Page 18 - Накануне
P. 18
— Как на что? его вразумить надо.
— Вразумите его вы сами. Он вас скорей послушает. А я на него не в претензии.
— Нет, Николай Артемьевич, вы сегодня с самого вашего приезда не в духе. Вы даже,
на мои глаза, похудели в последнее время. Я боюсь, что курс лечения вам не помогает.
— Курс лечения мне необходим, — заметил Николай Артемьевич, — у меня печень не
в порядке.
В это мгновение вошел Шубин. Он казался усталым. Легкая, чуть-чуть насмешливая
улыбка играла на его губах.
— Вы меня спрашивали, Анна Васильевна? — промолвил он.
— Да, конечно, спрашивала. Помилуй, Paul, это ужасно. Я тобой очень недовольна. Как
ты можешь манкировать Николаю Артемьевичу?
— Николай Артемьевич вам жаловался на меня? — спросил, Шубин и с тою же
усмешкой на губах глянул на Стахова.
Тот отвернулся и опустил глаза.
— Да, жаловался. Я не знаю, чем ты перед ним провинился, но ты должен сейчас
извиниться, потому что его здоровье очень теперь расстроено, и, наконец, мы все в молодых
летах должны уважать своих благодетелей.
«Эх, логика!» — подумал Шубин и обратился к Стахову:
— Я готов извиниться перед вами, Николай Артемьевич, — проговорил он с учтивым
полупоклоном, — если я вас точно чем-нибудь обидел.
— Я вовсе… не с тем, — возразил Николай Артемьевич, по-прежнему избегая взоров
Шубина. — Впрочем, я охотно вас прощаю, потому что, вы знаете, я невзыскательный
человек.
— О, это не подвержено никакому сомнению! — промолвил Шубин. — Но позвольте
полюбопытствовать: известно ли Анне Васильевне, в чем именно состоит моя вина?
— Нет, я ничего не знаю, — заметила Анна Васильевна и вытянула шею.
— О боже мой! — торопливо воскликнул Николай Артемьевич, — сколько раз уж я
просил, умолял, сколько раз говорил, как мне противны все эти объяснения и сцены!
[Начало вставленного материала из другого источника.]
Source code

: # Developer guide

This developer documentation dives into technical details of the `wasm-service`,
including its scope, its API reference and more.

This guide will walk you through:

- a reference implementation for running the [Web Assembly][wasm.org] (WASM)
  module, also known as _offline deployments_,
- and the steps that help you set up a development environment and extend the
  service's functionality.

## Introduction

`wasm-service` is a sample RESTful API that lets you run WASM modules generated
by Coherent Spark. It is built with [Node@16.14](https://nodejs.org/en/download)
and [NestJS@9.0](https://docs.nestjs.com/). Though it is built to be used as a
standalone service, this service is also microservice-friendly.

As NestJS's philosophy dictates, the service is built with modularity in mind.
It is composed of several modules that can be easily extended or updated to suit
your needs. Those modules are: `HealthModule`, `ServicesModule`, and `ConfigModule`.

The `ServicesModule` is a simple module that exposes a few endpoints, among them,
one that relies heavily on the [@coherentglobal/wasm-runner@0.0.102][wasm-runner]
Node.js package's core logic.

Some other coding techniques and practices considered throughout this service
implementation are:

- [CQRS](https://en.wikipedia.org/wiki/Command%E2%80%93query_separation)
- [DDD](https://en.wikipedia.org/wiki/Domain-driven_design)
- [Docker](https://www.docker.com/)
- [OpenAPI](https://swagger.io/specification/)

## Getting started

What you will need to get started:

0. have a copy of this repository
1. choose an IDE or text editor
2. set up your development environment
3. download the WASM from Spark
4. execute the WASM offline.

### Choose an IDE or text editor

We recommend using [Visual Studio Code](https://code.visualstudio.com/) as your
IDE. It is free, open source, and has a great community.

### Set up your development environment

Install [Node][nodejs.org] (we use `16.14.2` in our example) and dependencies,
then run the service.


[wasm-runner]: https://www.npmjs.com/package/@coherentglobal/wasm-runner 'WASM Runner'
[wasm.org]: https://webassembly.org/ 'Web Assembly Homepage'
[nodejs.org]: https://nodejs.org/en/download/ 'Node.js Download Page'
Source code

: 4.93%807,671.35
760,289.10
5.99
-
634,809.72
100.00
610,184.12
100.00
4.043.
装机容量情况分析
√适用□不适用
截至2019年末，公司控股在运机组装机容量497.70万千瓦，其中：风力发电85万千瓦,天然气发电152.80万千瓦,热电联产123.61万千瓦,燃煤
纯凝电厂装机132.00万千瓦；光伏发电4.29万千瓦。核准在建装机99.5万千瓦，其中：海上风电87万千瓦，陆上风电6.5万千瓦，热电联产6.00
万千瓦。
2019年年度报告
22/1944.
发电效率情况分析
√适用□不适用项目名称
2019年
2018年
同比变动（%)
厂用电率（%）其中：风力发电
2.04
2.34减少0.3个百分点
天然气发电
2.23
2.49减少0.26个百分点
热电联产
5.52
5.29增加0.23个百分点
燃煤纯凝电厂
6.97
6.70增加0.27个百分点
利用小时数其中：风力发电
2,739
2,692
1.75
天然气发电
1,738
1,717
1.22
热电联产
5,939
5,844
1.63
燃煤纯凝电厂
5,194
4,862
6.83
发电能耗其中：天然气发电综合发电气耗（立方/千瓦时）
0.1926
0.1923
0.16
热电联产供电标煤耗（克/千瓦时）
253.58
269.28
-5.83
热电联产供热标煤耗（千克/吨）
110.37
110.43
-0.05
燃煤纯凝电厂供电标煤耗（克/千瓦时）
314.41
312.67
В
кои-то веки приедешь домой, хочешь отдохнуть, — говорят: семейный круг, interieur, будь
семьянином, — а тут сцены, неприятности. Минуты нет покоя. Поневоле поедешь в клуб
или… или куда-нибудь. Человек живой, у него физика, она имеет свои требования, а тут…
И, не докончив начатой речи, Николай Артемьевич быстро вышел вон и хлопнул
дверью. Анна Васильевна посмотрела ему вслед.
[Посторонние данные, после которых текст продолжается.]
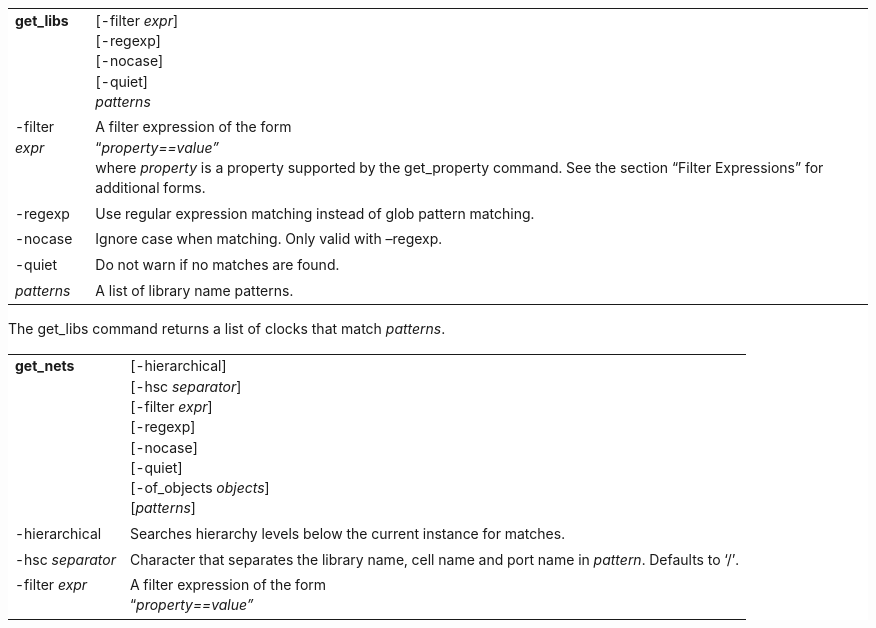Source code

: <table>
<tbody>
<tr class="odd">
<td><strong>get_libs</strong></td>
<td>[-filter <em>expr</em>]<br />
[-regexp]<br />
[-nocase]<br />
[-quiet]<em><br />
patterns</em></td>
</tr>
<tr class="even">
<td>-filter <em>expr</em></td>
<td>A filter expression of the form<br />
“<em>property==value”<br />
</em>where <em>property</em> is a property supported by the get_property command. See the section “Filter Expressions” for additional forms.</td>
</tr>
<tr class="odd">
<td>-regexp</td>
<td>Use regular expression matching instead of glob pattern matching.</td>
</tr>
<tr class="even">
<td>-nocase</td>
<td>Ignore case when matching. Only valid with –regexp.</td>
</tr>
<tr class="odd">
<td>-quiet</td>
<td>Do not warn if no matches are found.</td>
</tr>
<tr class="even">
<td><em>patterns</em></td>
<td>A list of library name patterns.</td>
</tr>
</tbody>
</table>

The get_libs command returns a list of clocks that match *patterns*.

<table>
<tbody>
<tr class="odd">
<td><strong>get_nets</strong></td>
<td>[-hierarchical]<br />
[-hsc <em>separator</em>]<br />
[-filter <em>expr</em>]<br />
[-regexp]<br />
[-nocase]<br />
[-quiet]<em><br />
</em>[-of_objects <em>objects</em>]<br />
[<em>patterns</em>]</td>
</tr>
<tr class="even">
<td>-hierarchical</td>
<td>Searches hierarchy levels below the current instance for matches.</td>
</tr>
<tr class="odd">
<td>-hsc <em>separator</em></td>
<td>Character that separates the library name, cell name and port name in <em>pattern</em>. Defaults to ‘/’.</td>
</tr>
<tr class="even">
<td>-filter <em>expr</em></td>
<td>A filter expression of the form<br />
“<em>property==value”<br />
— В клуб? — горько прошептала она. — Не в клуб вы едете, ветреник! В клубе некому
дарить лошадей собственного завода — да еще серых! Любимой моей масти. Да, да,
легкомысленный человек, — прибавила она, возвысив голос, — не в клуб вы едете. А ты,
Paul, — продолжала она, вставая, — как тебе не стыдно? Кажется, не маленький. Вот теперь
у меня голова заболела. Где Зоя, не знаешь?
— Кажется, у себя наверху. Рассудительная сия лисичка в такую погоду всегда в свою
норку прячется.
— Ну, пожалуйста, пожалуйста! — Анна Васильевна поискала вокруг себя. —
Рюмочку мою с натертым хреном ты не видел? Paul, сделай одолжение, вперед не серди
меня.
— Где вас рассердить, тетушка? Дайте мне вашу ручку поцеловать. А хрен ваш я видел
в кабинете на столике.
— Дарья его вечно где-нибудь позабудет, — промолвила Анна Васильевна и удалилась,
шумя шелковым платьем.
Шубин хотел было пойти за ней, но остановился, услышав за собою медлительный
голос Увара Ивановича.
— Не так бы тебя, молокососа… следовало, — говорил вперемежку отставной корнет.
Шубин подошел к нему.
— А за что же бы меня следовало, достохвальный Увар Иванович?